Following proper forklift safety guidelines will lower your chances of getting in a serious accident and either getting seriously injured or causing damage. Forklifts are some of the most useful machines in the workplace and without them basic workplace activities would be much more difficult. Respect their power and make sure that forklift safety is a priority in your workplace.
The training here is to be presented by a competent person in a classroom environment, allowing for discussion of site specific issues. Without discussing site specific safety issues, the training is incomplete, as operators won’t know what hazards they face in the workplace.
Besides this training presentation, there is more needed for qualified operators in your facility.
Make sure your operators are also given an evaluation by the competent person as part of your company’s training program.
These evaluations should be completed on a form and kept as part of the training record. It is equally important to keep all failed evaluations, and retraining evaluations after an incident, as these provide proper documentation in the event of a regulatory investigation.

▸ Study questions:
1. In the records, switch "puzzles" to "riddles" from the line with "a billion people" to the line with "day smart guy", and give back only those lines with everything else left as it was.
2. Resume the forklift safety text, writing on from its last sentence.

[Stored dataset items]
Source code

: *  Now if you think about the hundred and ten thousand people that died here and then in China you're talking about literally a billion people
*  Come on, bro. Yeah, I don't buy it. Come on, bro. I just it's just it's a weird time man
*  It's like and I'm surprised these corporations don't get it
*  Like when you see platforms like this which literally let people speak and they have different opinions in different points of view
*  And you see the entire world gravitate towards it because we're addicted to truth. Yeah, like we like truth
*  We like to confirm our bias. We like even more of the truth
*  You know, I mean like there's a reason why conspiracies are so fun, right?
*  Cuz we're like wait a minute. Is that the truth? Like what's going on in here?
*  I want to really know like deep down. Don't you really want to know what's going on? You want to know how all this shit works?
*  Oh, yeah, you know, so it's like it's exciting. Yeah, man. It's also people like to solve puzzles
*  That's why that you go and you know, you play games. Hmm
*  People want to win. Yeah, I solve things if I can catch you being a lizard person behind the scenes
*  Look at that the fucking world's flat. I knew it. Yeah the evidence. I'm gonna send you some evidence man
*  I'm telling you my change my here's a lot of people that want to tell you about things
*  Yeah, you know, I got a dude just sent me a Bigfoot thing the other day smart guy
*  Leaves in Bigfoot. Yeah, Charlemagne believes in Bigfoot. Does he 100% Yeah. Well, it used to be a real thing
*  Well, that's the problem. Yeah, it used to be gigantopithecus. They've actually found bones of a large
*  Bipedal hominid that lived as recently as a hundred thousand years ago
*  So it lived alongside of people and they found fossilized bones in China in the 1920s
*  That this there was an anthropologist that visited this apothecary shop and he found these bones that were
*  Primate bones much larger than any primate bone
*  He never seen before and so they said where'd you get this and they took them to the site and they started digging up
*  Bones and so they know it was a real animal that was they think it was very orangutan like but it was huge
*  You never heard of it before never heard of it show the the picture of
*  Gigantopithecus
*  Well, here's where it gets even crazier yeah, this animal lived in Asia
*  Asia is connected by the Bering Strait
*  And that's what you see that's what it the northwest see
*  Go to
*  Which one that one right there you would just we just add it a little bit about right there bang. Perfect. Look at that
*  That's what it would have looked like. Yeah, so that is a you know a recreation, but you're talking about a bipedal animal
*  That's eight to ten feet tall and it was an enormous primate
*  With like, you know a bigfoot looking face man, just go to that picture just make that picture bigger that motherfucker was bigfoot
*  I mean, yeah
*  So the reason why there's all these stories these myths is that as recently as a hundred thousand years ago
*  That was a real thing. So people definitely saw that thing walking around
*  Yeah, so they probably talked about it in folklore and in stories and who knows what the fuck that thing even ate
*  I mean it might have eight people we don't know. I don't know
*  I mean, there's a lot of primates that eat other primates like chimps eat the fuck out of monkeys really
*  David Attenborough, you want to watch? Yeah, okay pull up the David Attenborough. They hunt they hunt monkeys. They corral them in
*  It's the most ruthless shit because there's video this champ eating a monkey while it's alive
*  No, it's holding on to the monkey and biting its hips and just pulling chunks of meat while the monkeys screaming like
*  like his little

▸ Per-task outputs:
1.
: *  Now if you think about the hundred and ten thousand people that died here and then in China you're talking about literally a billion people
*  Come on, bro. Yeah, I don't buy it. Come on, bro. I just it's just it's a weird time man
*  It's like and I'm surprised these corporations don't get it
*  Like when you see platforms like this which literally let people speak and they have different opinions in different points of view
*  And you see the entire world gravitate towards it because we're addicted to truth. Yeah, like we like truth
*  We like to confirm our bias. We like even more of the truth
*  You know, I mean like there's a reason why conspiracies are so fun, right?
*  Cuz we're like wait a minute. Is that the truth? Like what's going on in here?
*  I want to really know like deep down. Don't you really want to know what's going on? You want to know how all this shit works?
*  Oh, yeah, you know, so it's like it's exciting. Yeah, man. It's also people like to solve riddles
*  That's why that you go and you know, you play games. Hmm
*  People want to win. Yeah, I solve things if I can catch you being a lizard person behind the scenes
*  Look at that the fucking world's flat. I knew it. Yeah the evidence. I'm gonna send you some evidence man
*  I'm telling you my change my here's a lot of people that want to tell you about things
*  Yeah, you know, I got a dude just sent me a Bigfoot thing the other day smart guy

2.
Why Forklift Operator Training Matters:
- Forklifts can be very dangerous—in an average year, 100 people die in forklift-related accidents, and 20,000 are seriously injured in forklift mishaps, resulting in lost workdays.
- Common forklift-related injuries could result from:
- Hitting a pedestrian with a forklift,
- Forklift tipover,
- Improperly positioned loads,
- Falling from the forks or from a platform positioned on the forks,
- Falling from a ladder that is struck by a forklift, and
- Being struck by materials that fall from a forklift.
When training and evaluating operators on forklifts, make sure you’re training employees appropriately for the equipment involved, each type of piece of powered equipment. So, it is important to know what equipment is used in the workplace.
OSHA divides Forklifts into five classes:
- Class One forklifts are powered by electric motors and are generally used inside because of their lack of exhaust fumes.
- Class Two forklifts are used in narrow aisles for order picking by the forklift itself or by the driver who is raised up.
- Class Three forklifts have operators who either walk behind or lead the lift. They aren’t actually driven but operators still need to achieve certification.
- Class Four forklifts are operated by fuel and have solid rubber tires that can only be used on paved surfaces.
- Class Five forklifts are also operated by fuel, but they have pneumatic tires which allow them to be driven on unpaved roads.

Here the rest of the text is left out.